When you enjoy running as much as my patient Steve, or any number of my patients, it can be difficult to take a break – but sometimes doing less is the solution. Let me explain why…

Back tension is a very common thing I see amongst runners. If we over exercise, and are constantly on the go, we’ll most likely experience some form of tension / soreness at some point. This alone can get in the way of your health goals, and in the long run your back, or any other part of the body, may only get worse. So to prevent this from getting in the way, here’s some simple things you can do:
Get A Good Night Sleep

We all know that getting good sleep is important, and we’re not told to get up to eight hours for no reason. Studies actually show that consistently getting eight hours a night helps reduce the unwanted aches and pains in the body, as well as minimize that lethargic, “heavy” feeling. When you sleep, your body a chance to repair, and when you have a regular routine, you will likely find yourself feeling energized!

Drink Enough Water

It is critical for everyone, though for us who exercise, even more critical for our body to get enough water for normal function and repair. The old golden rule for water drinking was simply drinking 8x 8oz/day. Though one size does not fit all, as we are all different shapes, sizes and we have different activity levels and we live in different climates. More recently, it is suggested to daily drink between .5oz. and 1oz. of water for each pound you weigh. If you live in a warmer climate and exercise a lot you would be on the higher end of that range; compared to a cooler climate and mostly sedentary, you’d need less.
Exercise Less

This one might come as a surprise, but sometimes taking a break from exercise will have huge benefit your body.
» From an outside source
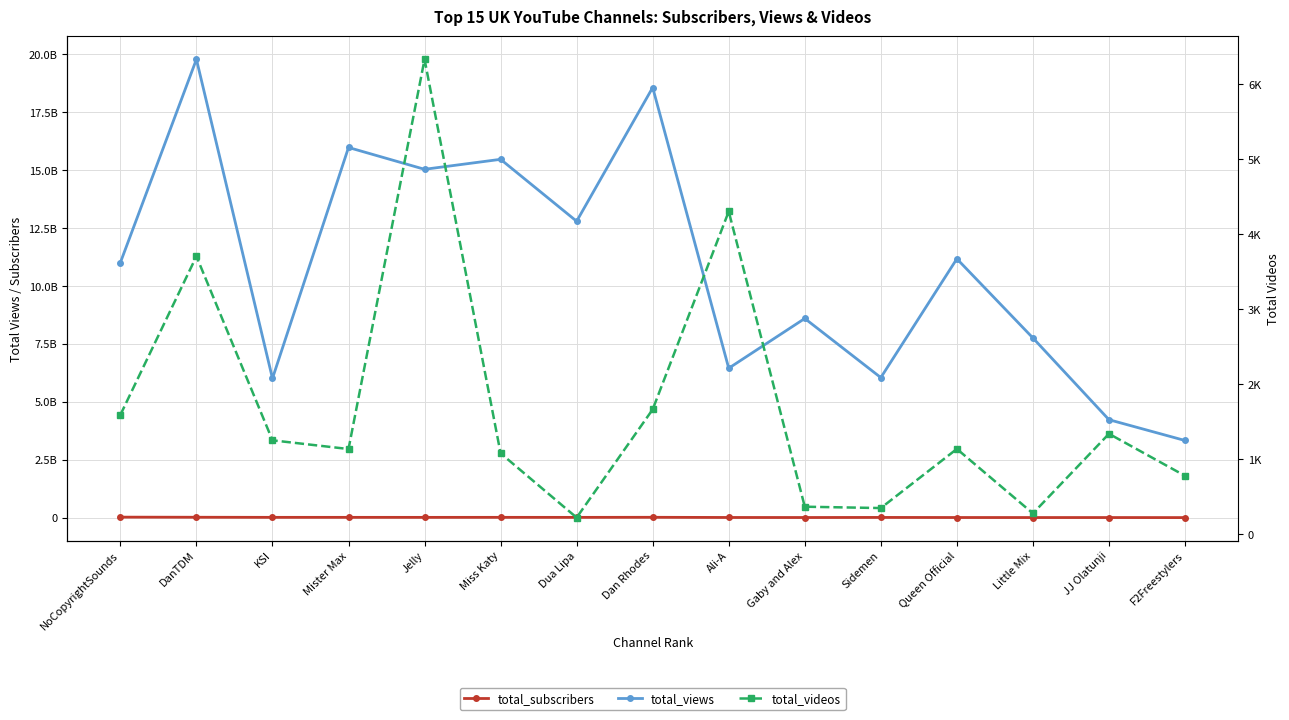

How many interior local valleys does the total_videos series have?

4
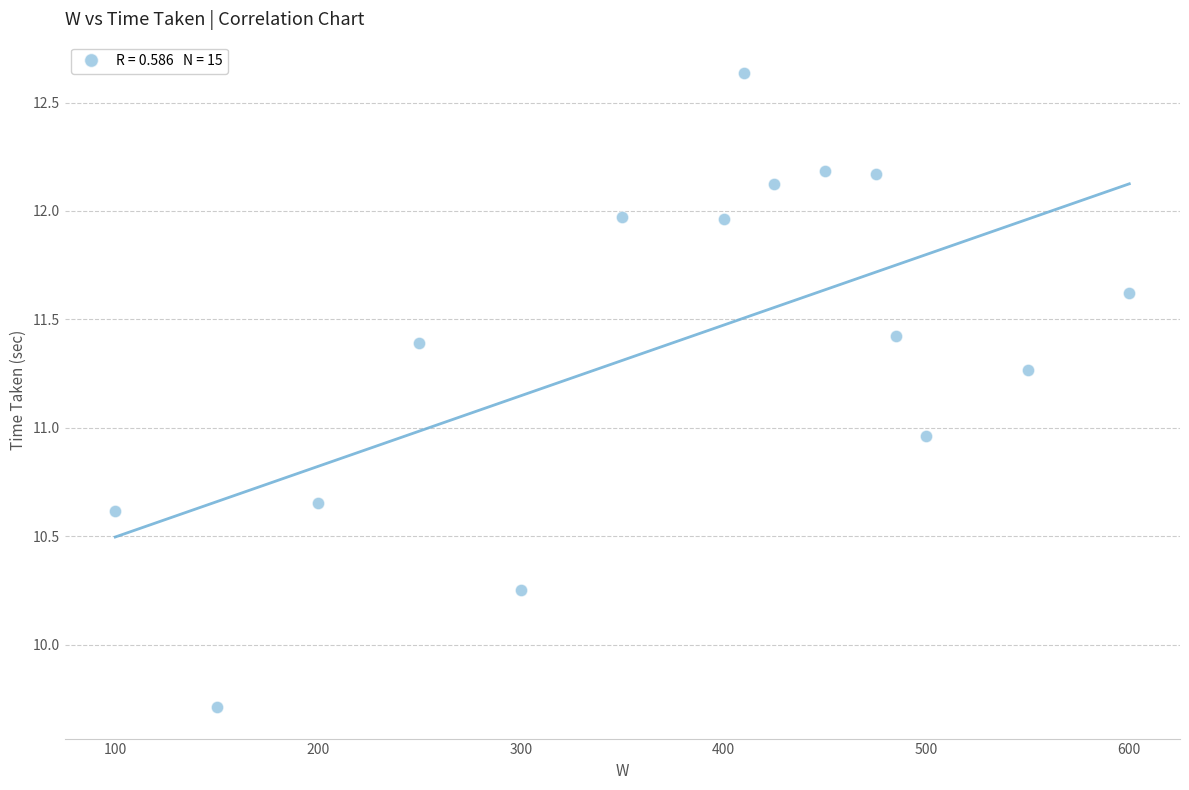

What is the range of Y values (max minus min)?

2.9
It’s important to give your body a chance to recover in order to see and feel the benefits of exercise, repair your muscles and reduce inflammation that comes from exercise.
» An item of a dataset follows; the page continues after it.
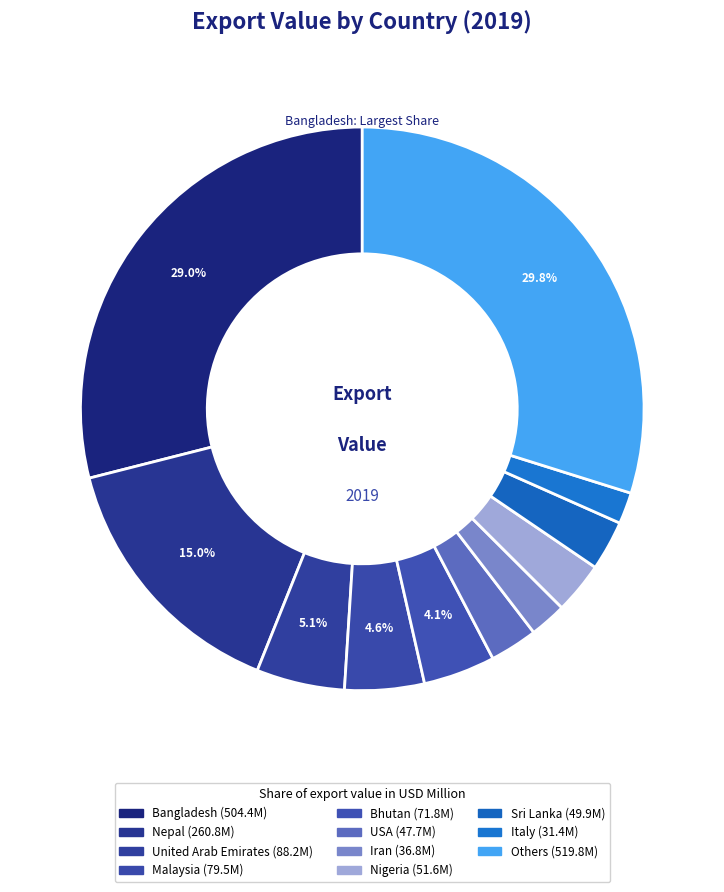

What is the largest slice in the pie chart?

Others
This doesn’t mean that you have to stop exercising, or running for a number of days – you could simply try switching up your workouts so you’re not always using the same muscles, and be sure to take at least one or two days off.

I know it’s hard to take a day or two rest, I find it tough too sometimes, but it’s worth it! When my patients do this, their back tension eases off, and their running even improves! So give it a shot; why let a little back or other tension get in the way of keeping active and mobile?